__Exercise goal__
From the first line of the data below through the line holding "los niños nativos", output each line exactly and leave the pictures out.

__Listed entries__

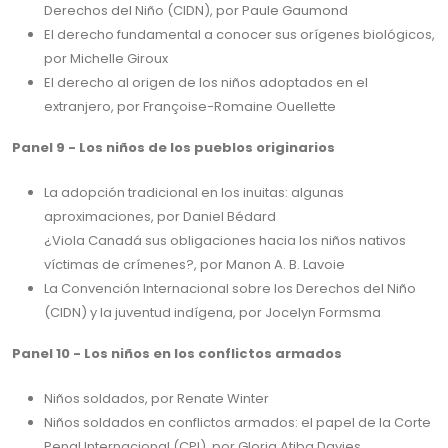
Derechos del Niño (CIDN), por Paule Gaumond
El derecho fundamental a conocer sus orígenes biológicos,
por Michelle Giroux
El derecho al origen de los niños adoptados en el
extranjero, por Françoise-Romaine Ouellette
Panel 9 - Los niños de los pueblos originarios
La adopción tradicional en los inuitas: algunas
aproximaciones, por Daniel Bédard
¿Viola Canadá sus obligaciones hacia los niños nativos
víctimas de crímenes?, por Manon A. B. Lavoie
La Convención Internacional sobre los Derechos del Niño
(CIDN) y la juventud indígena, por Jocelyn Formsma
Panel 10 - Los niños en los conflictos armados
Niños soldados, por Renate Winter
Niños soldados en conflictos armados: el papel de la Corte
Penal Internacional (CPI), por Gloria Atiba Davies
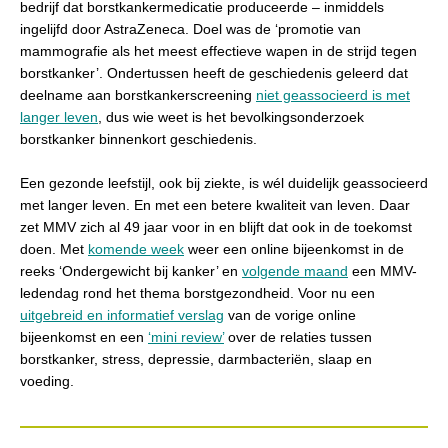
bedrijf dat borstkankermedicatie produceerde – inmiddels
ingelijfd door AstraZeneca. Doel was de ‘promotie van
mammografie als het meest effectieve wapen in de strijd tegen
borstkanker’. Ondertussen heeft de geschiedenis geleerd dat
deelname aan borstkankerscreening
niet geassocieerd is met
langer leven
, dus wie weet is het bevolkingsonderzoek
borstkanker binnenkort geschiedenis.
Een gezonde leefstijl, ook bij ziekte, is wél duidelijk geassocieerd
met langer leven. En met een betere kwaliteit van leven. Daar
zet MMV zich al 49 jaar voor in en blijft dat ook in de toekomst
doen. Met
komende week
weer een online bijeenkomst in de
reeks ‘Ondergewicht bij kanker’ en
volgende maand
een MMV-
ledendag rond het thema borstgezondheid. Voor nu een
uitgebreid en informatief verslag
van de vorige online
bijeenkomst en een
‘mini review’
over de relaties tussen
borstkanker, stress, depressie, darmbacteriën, slaap en
voeding.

__Exercise answer__
Derechos del Niño (CIDN), por Paule Gaumond
El derecho fundamental a conocer sus orígenes biológicos,
por Michelle Giroux
El derecho al origen de los niños adoptados en el
extranjero, por Françoise-Romaine Ouellette
Panel 9 - Los niños de los pueblos originarios
La adopción tradicional en los inuitas: algunas
aproximaciones, por Daniel Bédard
¿Viola Canadá sus obligaciones hacia los niños nativos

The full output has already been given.